Als juist is dat, zoals belanghebbende klaarblijkelijk bedoelt te stellen, hij voorheen steeds in zijn aangifte het standpunt heeft ingenomen dat sprake is van winst uit onderneming, betekent dat niet dat de Inspecteur voor het onderhavige jaar gehouden is dat standpunt te volgen. Als een dergelijke rubricering naar de mening van de Inspecteur onjuist is maar geen gevolgen voor de belastingheffing heeft, wordt vaak de aangifte gevolgd zonder dat de belastingplichtige ervan op de hoogte wordt gesteld dat de Inspecteur de rubricering niet juist acht.’
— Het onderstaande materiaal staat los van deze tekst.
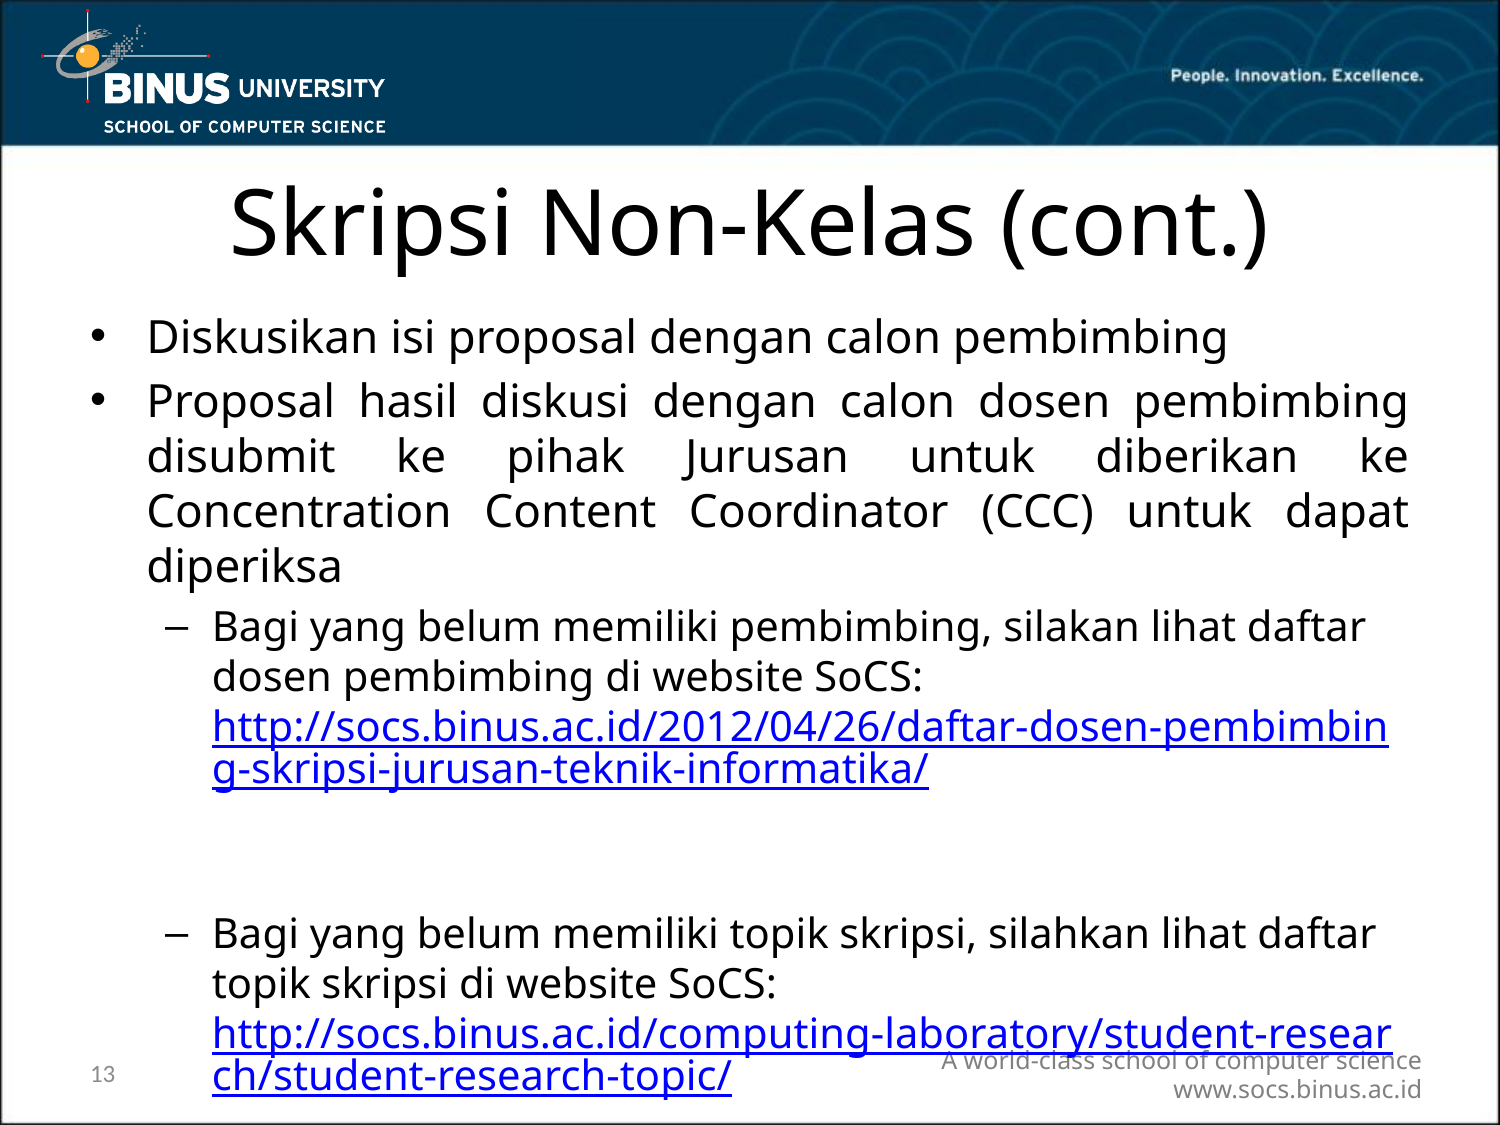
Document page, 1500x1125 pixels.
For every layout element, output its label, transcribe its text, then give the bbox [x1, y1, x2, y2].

title Skripsi Non-Kelas (cont.) [75, 149, 1425, 288]
list Diskusikan isi proposal dengan calon pembimbing Proposal hasil diskusi dengan calon dosen pembimbing disubmit ke pihak Jurusan untuk diberikan ke Concentration Content Coordinator (CCC) untuk dapat diperiksa Bagi yang belum memiliki pembimbing, silakan lihat daftar dosen pembimbing di website SoCS: http://socs.binus.ac.id/2012/04/26/daftar-dosen-pembimbing-skripsi-jurusan-teknik-informatika/ Bagi yang belum memiliki topik skripsi, silahkan lihat daftar topik skripsi di website SoCS: http://socs.binus.ac.id/computing-laboratory/student-research/student-research-topic/ [75, 299, 1425, 1005]
slide_number 13 [75, 1042, 425, 1103]
picture [0, 0, 1500, 1125]
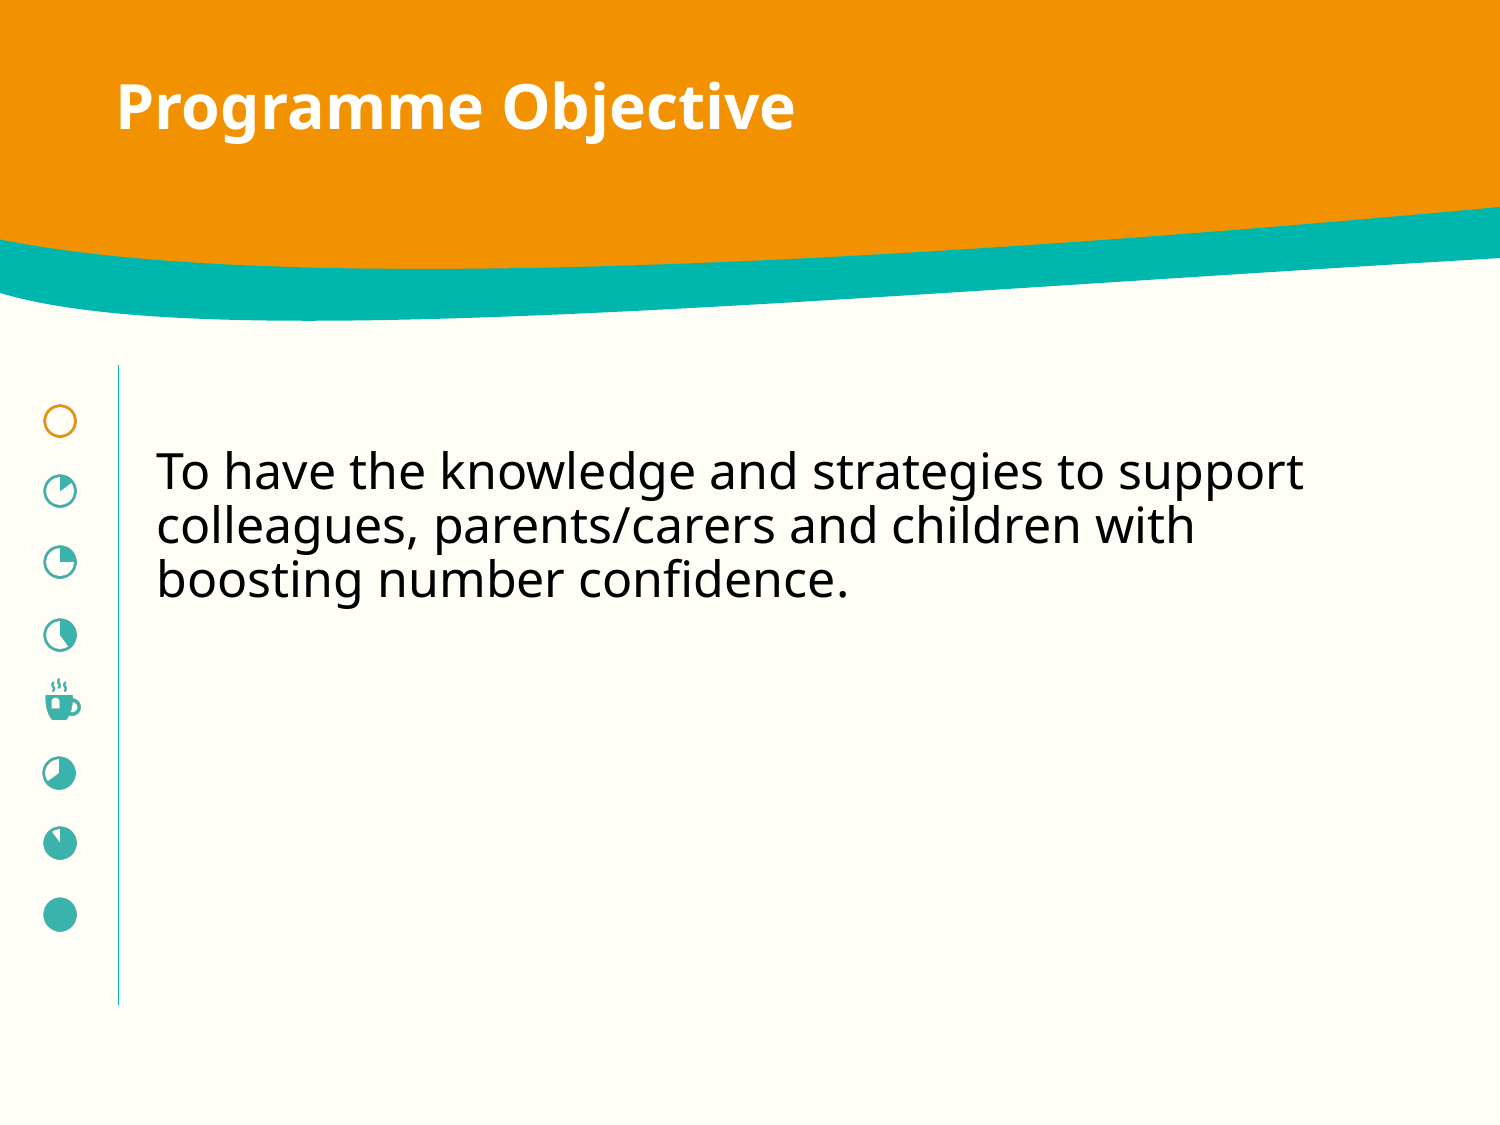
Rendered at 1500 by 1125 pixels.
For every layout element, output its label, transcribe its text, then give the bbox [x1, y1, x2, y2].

Het Hof heeft omtrent het geschil overwogen:

‘1. dat het Hof het uiteindelijk standpunt van belanghebbende aldus verstaat dat hij van oordeel is dat hij voor wat betreft het honorarium voor de behandeling van de kantoorzaken geen winst uit onderneming geniet maar voor wat betreft het honorarium voor de behandeling van de eigen zaken wel;

2.  dat het Hof met belanghebbende van oordeel is dat het honorarium ter zake van de behandeling van de kantoorzaken niet als winst uit onderneming is aan te merken, omdat

- de huisvesting en de overige faciliteiten die belanghebbende voor de behandeling van die zaken nodig heeft door het kantoor worden verstrekt

- de declaraties van de honoraria voor de behandeling van die zaken door het kantoor worden uitgeschreven en geïnd voor rekening van het kantoor en belanghebbenden daarvoor geen debiteurenrisico loopt

- belanghebbende de ter zake van de behandeling van die zaken te maken reis- en verblijfkosten worden vergoed door het kantoor, en

- belanghebbende ter zake van de behandeling van die zaken een vaste maandelijkse vergoeding ontvangt met betrekking tot de ontvangst waarvan hij, het tegendeel is niet gesteld of gebleken, geen risico loopt;

3.  dat belanghebbende stelt dat de honoraria voor de behandeling van de eigen zaken wel als winst uit onderneming zijn aan te merken;

4.  dat het Hof van oordeel is dat geen sprake is van winst uit onderneming, op grond van de volgende feiten en omstandigheden, elk op zich en in onderling verband bezien

- de ontvangsten uit die zaken maken slechts een gering deel uit, nog geen 14%, van de totale ontvangsten uit de werkzaamheden van belanghebbende als advocaat en belanghebbende heeft niet gesteld, laat staan dat aannemelijk is geworden, dat hij er naar streeft het aandeel van de eigen zaken in verhouding tot het aandeel van de kantoorzaken aanzienlijk te vergroten

- de met de behandeling van de eigen zaken gemoeide tijd is gering in verhouding tot de totale werktijd van belanghebbende, waarbij het Hof als juist aanvaardt de stelling van belanghebbende dat hij aan de eigen zaken 15 tot 20% van zijn werktijd besteedt

- ook voor de behandeling van de eigen zaken maakt hij gebruik van de huisvesting en overige faciliteiten van het kantoor en wel tegen een vergoeding van 1/3 deel van de verdiende honoraria na aftrek van de griffie- en gerechtskosten, en

- de honoraria voor de behandeling van de eigen zaken worden via het kantoor gedeclareerd en geïnd, zij het dat op het briefpapier van het kantoor onder de declaratie ook de naam en handtekening van belanghebbende wordt vermeld;

5.  dat het feit dat belanghebbende een eigen verantwoordelijkheid heeft voor zijn werkzaamheden aan vorenstaand oordeel niet in de weg staat, ook niet wanneer eventueel die verantwoordelijkheid bij de eigen zaken uitgebreider zou zijn dan bij de kantoorzaken;

6.  dat ook het feit dat belanghebbende voor de eigen zaken kosten maakt, onder meer voor het gebruik van een personenauto en een werkkamer in de eigen woning, aan vorenstaand oordeel niet in de weg staat, waarbij wordt opgemerkt dat die kosten voor zover gemaakt voor de kantoorzaken het karakter van aftrekbare kosten drukkende op de inkomsten uit arbeid dragen, en in elk geval het feit dat die kosten zijn gemaakt niet meebrengt dat belanghebbende winst uit onderneming heeft genoten;

7.  dat ook al het overige door belanghebbende aangevoerde niet kan afdoen aan het in rechtsoverweging 4 weergegeven oordeel;

8.  dat de grief van belanghebbende ongegrond is zodat als volgt moet worden beslist.’

Op die gronden heeft het Hof de uitspraak waarvan beroep bevestigd.